*Exercise instructions*: Reproduce every record below verbatim, omitting the pictures.

*Data for processing*:
━━━━

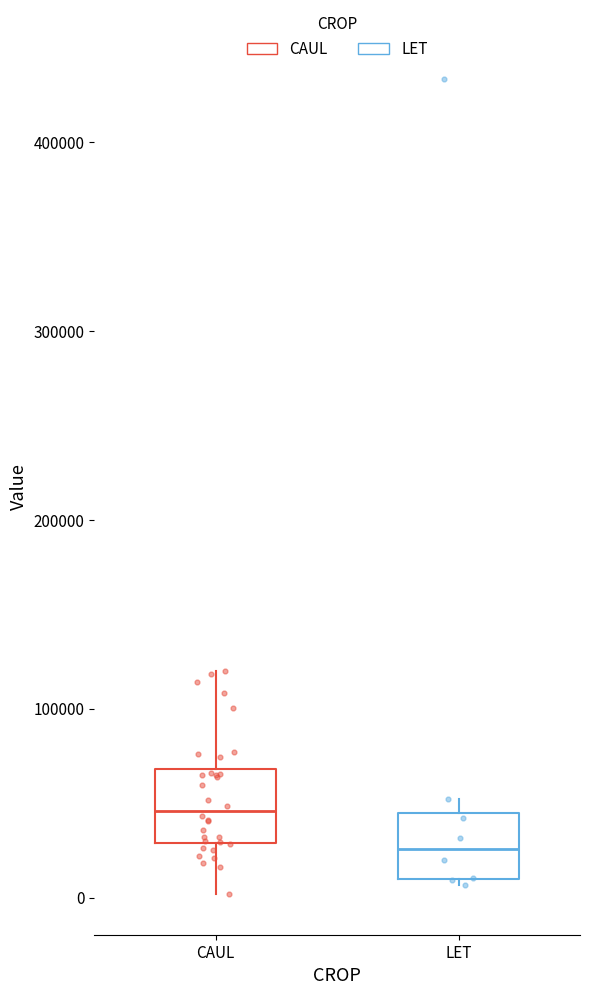

Which box's median line is the lowest?

LET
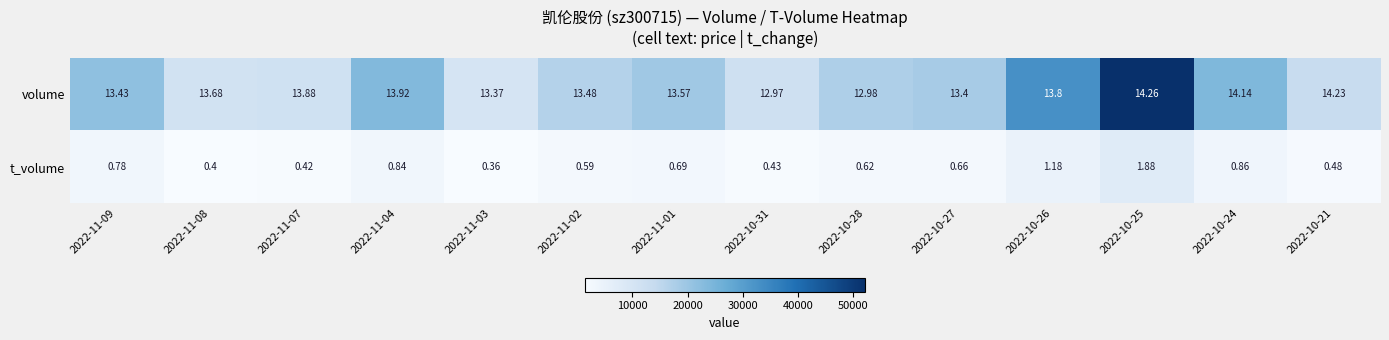

Which series changed the most between 2022-11-02 and 2022-10-24?

volume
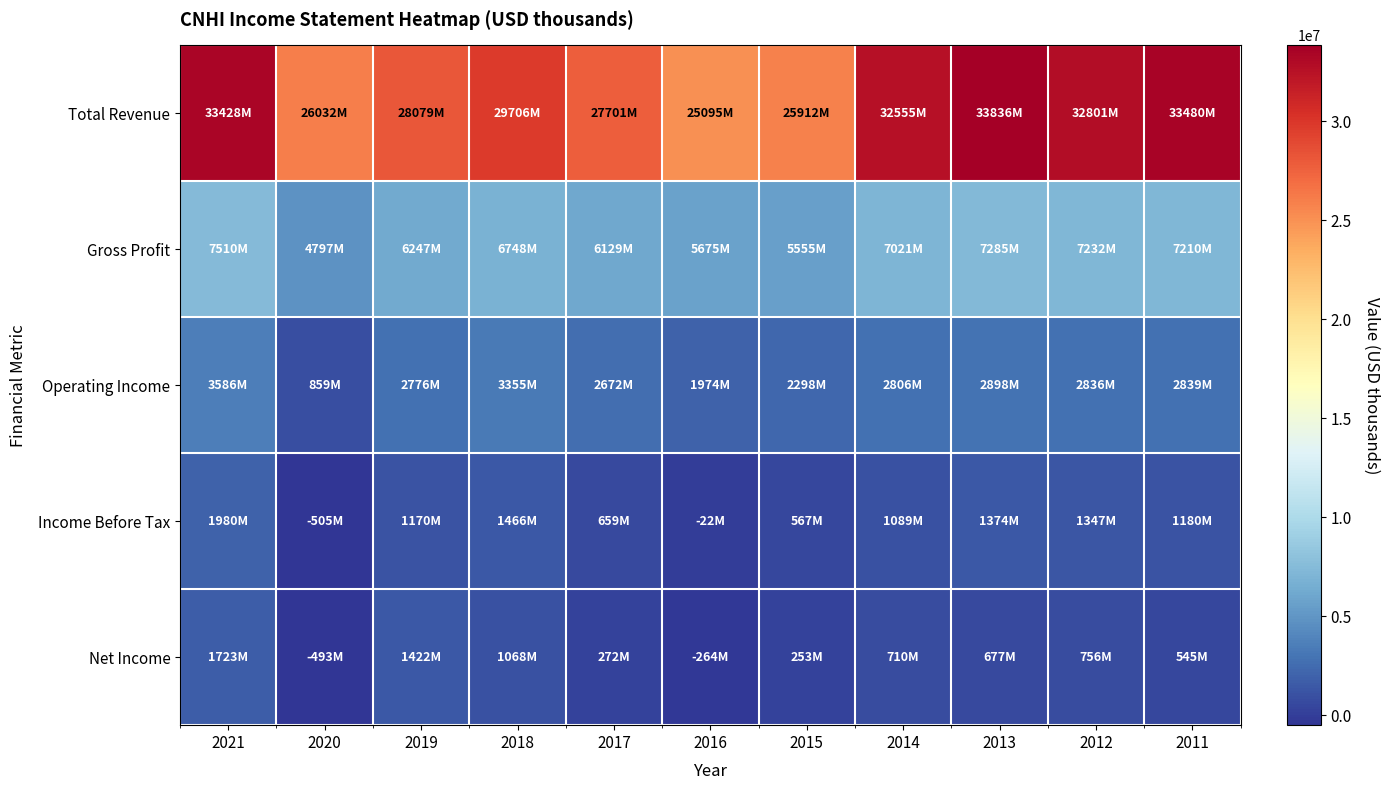

At 2017, list the series in order from largest to smallest.

Total Revenue, Gross Profit, Operating Income, Income Before Tax, Net Income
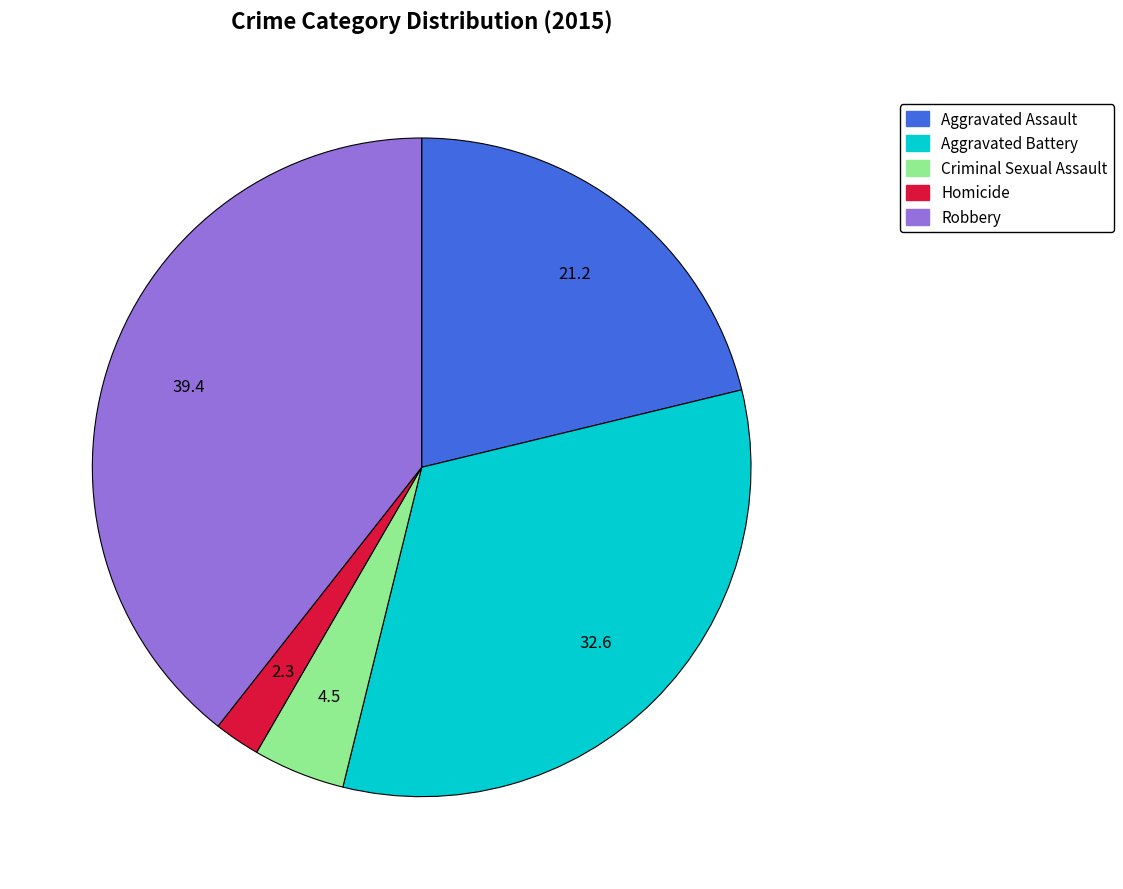

Between Criminal Sexual Assault and Homicide, which is larger?

Criminal Sexual Assault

━━━━

*Exercise response*:
Which box's median line is the lowest?

LET

Which series changed the most between 2022-11-02 and 2022-10-24?

volume

At 2017, list the series in order from largest to smallest.

Total Revenue, Gross Profit, Operating Income, Income Before Tax, Net Income

Between Criminal Sexual Assault and Homicide, which is larger?

Criminal Sexual Assault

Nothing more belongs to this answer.